— start Rows —
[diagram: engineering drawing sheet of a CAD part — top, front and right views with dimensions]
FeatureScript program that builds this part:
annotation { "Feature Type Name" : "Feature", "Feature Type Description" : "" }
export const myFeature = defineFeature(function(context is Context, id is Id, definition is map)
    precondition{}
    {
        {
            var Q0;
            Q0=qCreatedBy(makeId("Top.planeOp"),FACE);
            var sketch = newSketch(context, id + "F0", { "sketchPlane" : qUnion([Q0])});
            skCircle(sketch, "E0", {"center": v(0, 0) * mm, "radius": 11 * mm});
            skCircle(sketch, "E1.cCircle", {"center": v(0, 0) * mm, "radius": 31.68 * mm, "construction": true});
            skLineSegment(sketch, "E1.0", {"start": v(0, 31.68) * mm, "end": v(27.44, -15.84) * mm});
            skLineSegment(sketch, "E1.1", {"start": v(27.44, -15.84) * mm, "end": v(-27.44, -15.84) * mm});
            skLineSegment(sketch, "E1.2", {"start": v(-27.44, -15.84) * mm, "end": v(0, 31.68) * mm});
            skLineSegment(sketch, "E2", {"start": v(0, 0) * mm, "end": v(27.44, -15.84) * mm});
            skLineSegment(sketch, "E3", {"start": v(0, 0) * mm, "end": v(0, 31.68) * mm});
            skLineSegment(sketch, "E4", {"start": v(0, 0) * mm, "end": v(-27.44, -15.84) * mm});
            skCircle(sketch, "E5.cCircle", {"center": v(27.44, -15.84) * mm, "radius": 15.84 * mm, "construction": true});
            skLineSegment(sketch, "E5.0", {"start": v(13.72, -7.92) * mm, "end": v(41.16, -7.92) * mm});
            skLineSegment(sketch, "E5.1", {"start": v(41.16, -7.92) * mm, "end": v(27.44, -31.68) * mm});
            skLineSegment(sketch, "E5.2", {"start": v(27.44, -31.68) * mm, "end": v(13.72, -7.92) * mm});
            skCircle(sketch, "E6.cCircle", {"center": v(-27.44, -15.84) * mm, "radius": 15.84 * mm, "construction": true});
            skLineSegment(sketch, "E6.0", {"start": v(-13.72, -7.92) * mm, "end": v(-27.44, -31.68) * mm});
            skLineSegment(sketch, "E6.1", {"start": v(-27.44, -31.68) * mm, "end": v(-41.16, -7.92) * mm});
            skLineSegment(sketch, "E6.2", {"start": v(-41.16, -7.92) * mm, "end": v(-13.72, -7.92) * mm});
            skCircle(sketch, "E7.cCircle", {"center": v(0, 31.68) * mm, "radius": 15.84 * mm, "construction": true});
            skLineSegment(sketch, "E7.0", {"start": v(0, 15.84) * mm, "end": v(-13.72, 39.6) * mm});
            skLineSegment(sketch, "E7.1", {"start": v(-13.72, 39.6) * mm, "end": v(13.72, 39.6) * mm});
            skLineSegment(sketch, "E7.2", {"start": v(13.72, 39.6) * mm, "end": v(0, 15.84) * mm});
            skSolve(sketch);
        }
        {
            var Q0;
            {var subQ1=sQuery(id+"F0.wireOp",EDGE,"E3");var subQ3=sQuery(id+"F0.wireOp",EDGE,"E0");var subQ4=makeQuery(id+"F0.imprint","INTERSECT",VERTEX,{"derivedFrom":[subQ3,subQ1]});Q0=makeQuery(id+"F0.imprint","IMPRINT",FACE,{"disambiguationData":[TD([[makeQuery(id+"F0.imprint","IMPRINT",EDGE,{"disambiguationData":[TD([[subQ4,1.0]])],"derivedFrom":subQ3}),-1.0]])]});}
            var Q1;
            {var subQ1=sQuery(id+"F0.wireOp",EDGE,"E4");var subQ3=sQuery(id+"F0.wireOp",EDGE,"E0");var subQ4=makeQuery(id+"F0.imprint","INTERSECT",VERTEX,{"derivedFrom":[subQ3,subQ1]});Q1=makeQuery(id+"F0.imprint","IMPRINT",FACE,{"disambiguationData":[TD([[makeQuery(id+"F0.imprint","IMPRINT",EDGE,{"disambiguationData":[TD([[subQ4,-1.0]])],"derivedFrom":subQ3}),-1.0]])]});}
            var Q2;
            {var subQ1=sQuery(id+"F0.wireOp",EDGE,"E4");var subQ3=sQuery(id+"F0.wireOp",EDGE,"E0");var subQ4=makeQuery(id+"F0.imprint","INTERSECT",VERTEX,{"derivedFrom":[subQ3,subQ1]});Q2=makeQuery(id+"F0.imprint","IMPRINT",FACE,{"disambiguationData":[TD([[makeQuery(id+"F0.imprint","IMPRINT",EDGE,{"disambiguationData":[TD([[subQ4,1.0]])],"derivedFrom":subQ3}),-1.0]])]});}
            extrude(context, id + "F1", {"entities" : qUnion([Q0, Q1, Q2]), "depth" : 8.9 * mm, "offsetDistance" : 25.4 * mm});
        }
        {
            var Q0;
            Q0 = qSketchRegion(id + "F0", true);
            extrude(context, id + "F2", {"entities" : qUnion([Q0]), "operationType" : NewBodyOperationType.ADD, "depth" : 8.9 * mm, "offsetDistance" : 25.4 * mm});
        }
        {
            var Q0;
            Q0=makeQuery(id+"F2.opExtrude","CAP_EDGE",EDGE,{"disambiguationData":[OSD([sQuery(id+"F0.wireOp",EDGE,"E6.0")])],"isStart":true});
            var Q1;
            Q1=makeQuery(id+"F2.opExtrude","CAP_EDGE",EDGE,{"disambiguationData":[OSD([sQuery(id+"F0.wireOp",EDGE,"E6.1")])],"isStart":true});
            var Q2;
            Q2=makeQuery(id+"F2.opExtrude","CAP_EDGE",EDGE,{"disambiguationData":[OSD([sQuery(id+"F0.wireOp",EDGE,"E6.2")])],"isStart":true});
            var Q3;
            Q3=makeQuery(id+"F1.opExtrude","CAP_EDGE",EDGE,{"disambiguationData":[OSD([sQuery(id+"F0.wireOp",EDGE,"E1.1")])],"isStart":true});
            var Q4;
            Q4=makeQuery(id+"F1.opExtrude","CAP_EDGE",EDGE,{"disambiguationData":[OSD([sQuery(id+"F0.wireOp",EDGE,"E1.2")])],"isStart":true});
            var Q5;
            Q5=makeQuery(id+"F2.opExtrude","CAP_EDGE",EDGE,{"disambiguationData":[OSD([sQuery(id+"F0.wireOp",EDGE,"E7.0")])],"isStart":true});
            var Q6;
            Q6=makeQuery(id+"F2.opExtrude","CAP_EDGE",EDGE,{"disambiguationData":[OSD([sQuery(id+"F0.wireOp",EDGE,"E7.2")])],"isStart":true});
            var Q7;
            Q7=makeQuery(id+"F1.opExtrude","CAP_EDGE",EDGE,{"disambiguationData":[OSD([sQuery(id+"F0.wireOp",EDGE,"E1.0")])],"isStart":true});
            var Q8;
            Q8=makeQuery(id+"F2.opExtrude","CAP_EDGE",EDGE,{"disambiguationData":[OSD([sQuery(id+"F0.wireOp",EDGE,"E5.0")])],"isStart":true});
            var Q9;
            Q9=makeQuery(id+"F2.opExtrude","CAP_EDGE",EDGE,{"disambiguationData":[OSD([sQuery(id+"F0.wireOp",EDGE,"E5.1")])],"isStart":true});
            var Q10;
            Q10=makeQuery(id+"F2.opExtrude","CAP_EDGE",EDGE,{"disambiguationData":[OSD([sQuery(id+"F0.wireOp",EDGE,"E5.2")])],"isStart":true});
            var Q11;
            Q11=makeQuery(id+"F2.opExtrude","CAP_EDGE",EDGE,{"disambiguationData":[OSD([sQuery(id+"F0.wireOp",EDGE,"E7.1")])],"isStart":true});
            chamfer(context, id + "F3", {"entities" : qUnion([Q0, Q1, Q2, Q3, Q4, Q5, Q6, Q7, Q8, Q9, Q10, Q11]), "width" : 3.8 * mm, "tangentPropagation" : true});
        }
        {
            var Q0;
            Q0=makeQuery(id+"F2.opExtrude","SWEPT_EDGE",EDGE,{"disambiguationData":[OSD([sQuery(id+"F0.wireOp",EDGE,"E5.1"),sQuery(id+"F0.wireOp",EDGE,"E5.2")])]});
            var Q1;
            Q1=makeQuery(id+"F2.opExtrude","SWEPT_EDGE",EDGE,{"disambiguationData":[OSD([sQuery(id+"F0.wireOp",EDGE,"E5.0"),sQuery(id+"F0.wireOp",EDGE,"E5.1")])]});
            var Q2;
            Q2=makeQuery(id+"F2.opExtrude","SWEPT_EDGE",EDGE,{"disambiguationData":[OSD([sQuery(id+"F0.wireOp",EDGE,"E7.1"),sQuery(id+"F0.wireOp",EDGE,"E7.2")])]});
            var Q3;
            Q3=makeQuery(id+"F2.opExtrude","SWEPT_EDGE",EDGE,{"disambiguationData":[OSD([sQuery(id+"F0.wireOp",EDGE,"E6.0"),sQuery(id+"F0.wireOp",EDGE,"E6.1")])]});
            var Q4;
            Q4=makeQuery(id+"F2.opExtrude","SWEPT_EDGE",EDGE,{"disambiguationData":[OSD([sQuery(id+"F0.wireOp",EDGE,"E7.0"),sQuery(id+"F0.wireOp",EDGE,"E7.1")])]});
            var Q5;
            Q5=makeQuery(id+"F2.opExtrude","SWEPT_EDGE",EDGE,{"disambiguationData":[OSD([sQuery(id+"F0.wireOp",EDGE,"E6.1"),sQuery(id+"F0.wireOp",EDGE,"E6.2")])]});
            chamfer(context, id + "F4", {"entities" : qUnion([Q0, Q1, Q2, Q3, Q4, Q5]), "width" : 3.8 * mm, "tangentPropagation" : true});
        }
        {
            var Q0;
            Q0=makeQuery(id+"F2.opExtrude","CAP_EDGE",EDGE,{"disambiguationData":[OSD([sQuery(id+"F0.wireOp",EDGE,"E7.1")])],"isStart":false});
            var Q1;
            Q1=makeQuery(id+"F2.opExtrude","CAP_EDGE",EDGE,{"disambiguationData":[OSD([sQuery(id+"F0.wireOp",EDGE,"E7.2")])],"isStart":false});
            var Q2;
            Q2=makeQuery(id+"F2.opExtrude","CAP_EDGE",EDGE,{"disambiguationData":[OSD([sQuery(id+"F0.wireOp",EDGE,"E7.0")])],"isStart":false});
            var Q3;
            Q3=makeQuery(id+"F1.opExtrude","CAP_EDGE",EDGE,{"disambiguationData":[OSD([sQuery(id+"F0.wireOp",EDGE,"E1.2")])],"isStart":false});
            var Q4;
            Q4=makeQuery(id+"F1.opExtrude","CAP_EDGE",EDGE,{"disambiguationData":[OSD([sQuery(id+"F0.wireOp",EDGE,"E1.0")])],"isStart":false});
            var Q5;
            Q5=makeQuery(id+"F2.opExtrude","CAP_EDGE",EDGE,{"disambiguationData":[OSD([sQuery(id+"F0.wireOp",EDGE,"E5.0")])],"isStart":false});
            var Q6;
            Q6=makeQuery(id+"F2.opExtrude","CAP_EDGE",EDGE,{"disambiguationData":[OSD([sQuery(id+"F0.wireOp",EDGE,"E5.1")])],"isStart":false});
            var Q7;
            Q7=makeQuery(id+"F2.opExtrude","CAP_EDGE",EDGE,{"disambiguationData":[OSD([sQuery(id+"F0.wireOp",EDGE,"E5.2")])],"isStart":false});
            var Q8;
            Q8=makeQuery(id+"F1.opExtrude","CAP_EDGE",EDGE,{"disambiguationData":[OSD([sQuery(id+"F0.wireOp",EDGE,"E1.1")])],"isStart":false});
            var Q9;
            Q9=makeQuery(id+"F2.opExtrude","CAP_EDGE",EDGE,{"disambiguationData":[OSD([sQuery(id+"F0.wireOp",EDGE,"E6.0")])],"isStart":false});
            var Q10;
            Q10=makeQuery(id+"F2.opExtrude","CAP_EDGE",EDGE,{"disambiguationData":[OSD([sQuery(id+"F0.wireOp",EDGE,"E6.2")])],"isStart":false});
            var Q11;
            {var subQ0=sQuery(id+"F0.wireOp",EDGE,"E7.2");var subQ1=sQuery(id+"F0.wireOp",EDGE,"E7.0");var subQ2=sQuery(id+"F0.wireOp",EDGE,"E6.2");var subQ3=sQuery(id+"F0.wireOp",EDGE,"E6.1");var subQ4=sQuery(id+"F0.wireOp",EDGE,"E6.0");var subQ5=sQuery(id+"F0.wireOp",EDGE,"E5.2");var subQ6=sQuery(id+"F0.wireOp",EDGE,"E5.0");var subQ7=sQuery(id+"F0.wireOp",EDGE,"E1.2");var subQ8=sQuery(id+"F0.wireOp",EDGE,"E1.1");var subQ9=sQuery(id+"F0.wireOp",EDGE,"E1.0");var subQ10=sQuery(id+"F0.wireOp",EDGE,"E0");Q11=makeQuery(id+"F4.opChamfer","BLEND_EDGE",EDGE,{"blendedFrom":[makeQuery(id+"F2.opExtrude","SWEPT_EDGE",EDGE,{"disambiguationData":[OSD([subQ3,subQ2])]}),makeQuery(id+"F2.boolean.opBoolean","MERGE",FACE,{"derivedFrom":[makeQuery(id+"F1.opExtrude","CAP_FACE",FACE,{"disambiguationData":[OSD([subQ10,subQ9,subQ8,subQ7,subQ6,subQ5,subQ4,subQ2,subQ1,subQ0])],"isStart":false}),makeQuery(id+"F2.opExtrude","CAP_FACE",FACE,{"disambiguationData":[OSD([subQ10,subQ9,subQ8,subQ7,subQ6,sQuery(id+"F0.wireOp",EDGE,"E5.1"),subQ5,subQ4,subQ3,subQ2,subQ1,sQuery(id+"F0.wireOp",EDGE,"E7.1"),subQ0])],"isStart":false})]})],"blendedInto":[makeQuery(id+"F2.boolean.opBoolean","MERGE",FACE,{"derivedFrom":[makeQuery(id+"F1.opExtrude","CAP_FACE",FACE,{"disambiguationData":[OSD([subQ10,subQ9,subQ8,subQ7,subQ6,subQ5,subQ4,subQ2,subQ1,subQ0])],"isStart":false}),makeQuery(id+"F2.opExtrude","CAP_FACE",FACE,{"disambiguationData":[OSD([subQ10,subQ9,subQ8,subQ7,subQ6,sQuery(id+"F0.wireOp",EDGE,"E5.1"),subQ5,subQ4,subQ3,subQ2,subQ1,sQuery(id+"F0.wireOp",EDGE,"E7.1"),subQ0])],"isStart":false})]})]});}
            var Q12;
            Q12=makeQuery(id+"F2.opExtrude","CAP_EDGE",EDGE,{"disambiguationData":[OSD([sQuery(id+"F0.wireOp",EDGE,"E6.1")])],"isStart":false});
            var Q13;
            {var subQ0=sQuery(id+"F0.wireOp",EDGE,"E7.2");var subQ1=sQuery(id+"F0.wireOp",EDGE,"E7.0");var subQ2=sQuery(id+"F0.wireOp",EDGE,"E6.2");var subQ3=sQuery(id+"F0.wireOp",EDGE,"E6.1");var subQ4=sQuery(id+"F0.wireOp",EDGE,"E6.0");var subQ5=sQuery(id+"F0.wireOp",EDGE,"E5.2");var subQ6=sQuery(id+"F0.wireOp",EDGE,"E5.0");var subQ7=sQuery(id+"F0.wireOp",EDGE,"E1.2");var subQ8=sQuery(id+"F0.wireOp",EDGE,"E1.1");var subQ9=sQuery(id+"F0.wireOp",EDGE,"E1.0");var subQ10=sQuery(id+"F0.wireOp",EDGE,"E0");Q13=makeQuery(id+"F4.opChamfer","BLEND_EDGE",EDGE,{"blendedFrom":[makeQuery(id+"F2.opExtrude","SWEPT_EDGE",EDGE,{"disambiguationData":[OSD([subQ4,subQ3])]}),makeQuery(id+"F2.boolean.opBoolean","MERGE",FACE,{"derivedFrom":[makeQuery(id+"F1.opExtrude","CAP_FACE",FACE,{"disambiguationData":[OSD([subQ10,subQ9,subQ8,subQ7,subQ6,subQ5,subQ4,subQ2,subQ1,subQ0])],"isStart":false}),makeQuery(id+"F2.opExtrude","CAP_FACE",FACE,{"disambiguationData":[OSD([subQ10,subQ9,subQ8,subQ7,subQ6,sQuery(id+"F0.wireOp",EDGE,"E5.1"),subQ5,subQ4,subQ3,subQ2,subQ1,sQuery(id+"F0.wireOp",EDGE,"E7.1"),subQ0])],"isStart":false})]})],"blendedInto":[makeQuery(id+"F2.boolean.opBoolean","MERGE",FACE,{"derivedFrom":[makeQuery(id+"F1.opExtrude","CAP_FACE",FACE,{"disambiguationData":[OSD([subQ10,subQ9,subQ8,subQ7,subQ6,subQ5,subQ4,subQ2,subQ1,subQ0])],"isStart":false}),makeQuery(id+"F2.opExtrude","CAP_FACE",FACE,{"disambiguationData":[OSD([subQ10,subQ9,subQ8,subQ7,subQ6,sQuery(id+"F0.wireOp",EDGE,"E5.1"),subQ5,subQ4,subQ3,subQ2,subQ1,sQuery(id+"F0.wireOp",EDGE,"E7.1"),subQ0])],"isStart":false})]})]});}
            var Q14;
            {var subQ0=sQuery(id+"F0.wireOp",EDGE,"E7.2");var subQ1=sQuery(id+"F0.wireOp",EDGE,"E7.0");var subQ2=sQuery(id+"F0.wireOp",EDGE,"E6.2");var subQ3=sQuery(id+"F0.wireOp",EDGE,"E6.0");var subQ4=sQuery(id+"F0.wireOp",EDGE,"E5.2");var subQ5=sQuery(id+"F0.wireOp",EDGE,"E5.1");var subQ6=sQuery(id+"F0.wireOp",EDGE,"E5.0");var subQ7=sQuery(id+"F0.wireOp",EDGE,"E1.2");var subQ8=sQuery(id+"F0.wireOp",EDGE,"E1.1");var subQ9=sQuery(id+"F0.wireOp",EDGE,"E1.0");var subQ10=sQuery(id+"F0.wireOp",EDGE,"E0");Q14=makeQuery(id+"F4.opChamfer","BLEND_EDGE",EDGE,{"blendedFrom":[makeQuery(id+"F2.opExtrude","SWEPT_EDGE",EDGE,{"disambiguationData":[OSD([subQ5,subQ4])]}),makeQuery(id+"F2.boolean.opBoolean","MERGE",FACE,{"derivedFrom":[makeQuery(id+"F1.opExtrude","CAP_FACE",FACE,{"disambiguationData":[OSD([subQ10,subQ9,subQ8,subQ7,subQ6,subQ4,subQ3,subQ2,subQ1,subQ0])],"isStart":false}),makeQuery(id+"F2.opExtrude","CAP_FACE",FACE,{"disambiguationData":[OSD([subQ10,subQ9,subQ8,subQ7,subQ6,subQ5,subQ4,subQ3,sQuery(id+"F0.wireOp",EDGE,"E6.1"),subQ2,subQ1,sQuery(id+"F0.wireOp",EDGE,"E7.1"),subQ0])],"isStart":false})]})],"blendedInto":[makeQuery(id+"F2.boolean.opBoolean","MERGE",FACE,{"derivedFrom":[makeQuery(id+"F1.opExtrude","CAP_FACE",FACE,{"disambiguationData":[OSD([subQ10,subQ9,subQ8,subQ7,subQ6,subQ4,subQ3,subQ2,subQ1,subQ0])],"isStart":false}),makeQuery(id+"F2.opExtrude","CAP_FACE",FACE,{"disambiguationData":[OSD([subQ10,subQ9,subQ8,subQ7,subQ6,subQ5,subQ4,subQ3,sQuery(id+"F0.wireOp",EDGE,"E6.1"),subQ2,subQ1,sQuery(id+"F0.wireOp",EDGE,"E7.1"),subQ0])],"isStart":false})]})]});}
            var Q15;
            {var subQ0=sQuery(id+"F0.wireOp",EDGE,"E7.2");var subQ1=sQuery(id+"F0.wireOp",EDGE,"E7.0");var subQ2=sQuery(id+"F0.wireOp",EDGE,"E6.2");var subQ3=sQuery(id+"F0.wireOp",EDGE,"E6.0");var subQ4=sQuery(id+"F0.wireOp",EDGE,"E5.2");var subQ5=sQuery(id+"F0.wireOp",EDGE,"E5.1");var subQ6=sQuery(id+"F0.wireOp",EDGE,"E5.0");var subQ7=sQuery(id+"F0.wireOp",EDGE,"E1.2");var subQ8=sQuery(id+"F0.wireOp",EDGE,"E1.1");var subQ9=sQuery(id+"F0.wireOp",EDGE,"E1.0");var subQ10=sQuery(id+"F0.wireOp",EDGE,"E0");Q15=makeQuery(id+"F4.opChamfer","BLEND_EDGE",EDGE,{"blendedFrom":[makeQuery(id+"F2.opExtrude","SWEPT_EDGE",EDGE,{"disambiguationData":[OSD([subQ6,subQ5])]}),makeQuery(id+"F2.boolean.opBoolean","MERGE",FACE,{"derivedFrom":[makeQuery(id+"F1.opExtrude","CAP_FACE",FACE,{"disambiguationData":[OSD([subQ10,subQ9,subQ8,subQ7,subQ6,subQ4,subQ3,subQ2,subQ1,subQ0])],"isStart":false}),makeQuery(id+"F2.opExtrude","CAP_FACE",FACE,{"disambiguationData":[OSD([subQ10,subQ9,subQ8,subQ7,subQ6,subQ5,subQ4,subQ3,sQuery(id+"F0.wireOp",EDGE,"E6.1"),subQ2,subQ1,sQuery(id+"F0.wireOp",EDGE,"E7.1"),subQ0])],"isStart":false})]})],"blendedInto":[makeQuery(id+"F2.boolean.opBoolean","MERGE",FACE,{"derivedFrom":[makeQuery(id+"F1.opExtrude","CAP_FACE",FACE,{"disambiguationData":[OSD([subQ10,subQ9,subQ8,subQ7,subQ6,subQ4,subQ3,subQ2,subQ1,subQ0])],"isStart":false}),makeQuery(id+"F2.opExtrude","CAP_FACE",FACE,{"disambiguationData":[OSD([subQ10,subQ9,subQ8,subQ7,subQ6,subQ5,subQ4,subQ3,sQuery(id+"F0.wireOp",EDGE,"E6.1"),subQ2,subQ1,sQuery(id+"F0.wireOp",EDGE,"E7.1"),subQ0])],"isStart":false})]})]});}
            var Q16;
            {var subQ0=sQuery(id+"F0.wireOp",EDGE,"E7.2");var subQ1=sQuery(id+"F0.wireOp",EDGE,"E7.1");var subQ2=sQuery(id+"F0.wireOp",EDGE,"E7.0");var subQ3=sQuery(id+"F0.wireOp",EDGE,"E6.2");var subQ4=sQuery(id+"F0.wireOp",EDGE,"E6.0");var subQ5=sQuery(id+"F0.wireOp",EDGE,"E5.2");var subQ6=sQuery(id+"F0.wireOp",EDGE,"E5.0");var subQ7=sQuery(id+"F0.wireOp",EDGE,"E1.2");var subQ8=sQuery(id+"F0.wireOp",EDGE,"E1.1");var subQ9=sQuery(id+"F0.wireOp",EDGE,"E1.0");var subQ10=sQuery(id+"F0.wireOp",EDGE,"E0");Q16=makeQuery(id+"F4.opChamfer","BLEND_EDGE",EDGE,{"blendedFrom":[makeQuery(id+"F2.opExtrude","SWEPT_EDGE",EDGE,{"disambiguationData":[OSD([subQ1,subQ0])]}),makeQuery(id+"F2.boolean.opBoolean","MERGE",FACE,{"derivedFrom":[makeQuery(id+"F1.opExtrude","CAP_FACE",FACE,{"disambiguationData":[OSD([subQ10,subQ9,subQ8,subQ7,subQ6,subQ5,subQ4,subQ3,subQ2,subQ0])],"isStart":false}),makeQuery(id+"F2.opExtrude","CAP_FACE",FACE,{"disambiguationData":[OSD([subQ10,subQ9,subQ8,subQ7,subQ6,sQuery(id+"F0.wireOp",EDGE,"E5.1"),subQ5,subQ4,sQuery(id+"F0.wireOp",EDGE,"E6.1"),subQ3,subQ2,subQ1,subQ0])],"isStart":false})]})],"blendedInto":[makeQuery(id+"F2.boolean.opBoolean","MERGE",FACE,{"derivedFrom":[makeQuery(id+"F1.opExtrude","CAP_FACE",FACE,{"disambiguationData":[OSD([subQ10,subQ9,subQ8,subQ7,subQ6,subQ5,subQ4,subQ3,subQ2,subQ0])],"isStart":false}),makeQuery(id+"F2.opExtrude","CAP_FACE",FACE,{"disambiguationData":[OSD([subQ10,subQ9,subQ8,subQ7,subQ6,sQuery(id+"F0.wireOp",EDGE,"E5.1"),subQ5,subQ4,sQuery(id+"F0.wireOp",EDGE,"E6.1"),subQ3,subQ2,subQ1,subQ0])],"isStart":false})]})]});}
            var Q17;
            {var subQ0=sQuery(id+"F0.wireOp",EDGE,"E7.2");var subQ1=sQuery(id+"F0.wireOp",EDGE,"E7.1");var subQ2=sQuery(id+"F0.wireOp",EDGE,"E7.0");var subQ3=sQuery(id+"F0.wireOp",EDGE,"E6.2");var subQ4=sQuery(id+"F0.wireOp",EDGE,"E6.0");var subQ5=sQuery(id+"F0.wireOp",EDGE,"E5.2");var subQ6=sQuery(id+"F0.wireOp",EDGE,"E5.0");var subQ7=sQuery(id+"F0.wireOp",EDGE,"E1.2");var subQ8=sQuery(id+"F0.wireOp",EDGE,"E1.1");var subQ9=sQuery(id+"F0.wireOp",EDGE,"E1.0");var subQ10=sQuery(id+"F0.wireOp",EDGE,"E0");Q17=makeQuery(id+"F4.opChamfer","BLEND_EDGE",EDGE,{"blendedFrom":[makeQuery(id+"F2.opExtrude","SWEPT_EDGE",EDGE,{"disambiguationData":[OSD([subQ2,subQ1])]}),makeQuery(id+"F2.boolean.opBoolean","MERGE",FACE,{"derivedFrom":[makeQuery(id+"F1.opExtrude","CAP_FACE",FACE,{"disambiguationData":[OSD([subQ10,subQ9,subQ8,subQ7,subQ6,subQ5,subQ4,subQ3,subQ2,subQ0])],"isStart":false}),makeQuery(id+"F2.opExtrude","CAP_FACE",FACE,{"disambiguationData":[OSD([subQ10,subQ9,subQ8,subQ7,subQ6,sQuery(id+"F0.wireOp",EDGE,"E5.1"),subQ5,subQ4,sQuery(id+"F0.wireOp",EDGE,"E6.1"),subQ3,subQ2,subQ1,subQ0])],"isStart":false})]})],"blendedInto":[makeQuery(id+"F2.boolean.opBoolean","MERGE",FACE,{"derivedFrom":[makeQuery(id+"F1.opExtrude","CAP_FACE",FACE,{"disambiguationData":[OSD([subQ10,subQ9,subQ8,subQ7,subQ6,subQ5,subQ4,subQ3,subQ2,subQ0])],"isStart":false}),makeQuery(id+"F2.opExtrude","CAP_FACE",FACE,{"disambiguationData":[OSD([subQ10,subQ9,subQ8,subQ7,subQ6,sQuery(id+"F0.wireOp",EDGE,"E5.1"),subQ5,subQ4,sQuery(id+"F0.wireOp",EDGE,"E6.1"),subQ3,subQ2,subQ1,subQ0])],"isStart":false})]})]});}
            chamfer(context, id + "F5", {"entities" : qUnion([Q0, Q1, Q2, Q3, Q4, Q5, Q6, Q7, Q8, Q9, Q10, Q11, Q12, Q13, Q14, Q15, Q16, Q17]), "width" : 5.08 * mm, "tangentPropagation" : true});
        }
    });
— end Rows —
* Work to complete
Can you lay out the stretch from the start of the data above through the line containing "var sketch = newSketch(context, id" as a JSON list of strings, one string per line, with blank lines left out?

* Solution for this problem
[
  "[diagram: engineering drawing sheet of a CAD part — top, front and right views with dimensions]",
  "FeatureScript program that builds this part:",
  "annotation { \"Feature Type Name\" : \"Feature\", \"Feature Type Description\" : \"\" }",
  "export const myFeature = defineFeature(function(context is Context, id is Id, definition is map)",
  "    precondition{}",
  "    {",
  "        {",
  "            var Q0;",
  "            Q0=qCreatedBy(makeId(\"Top.planeOp\"),FACE);",
  "            var sketch = newSketch(context, id + \"F0\", { \"sketchPlane\" : qUnion([Q0])});"
]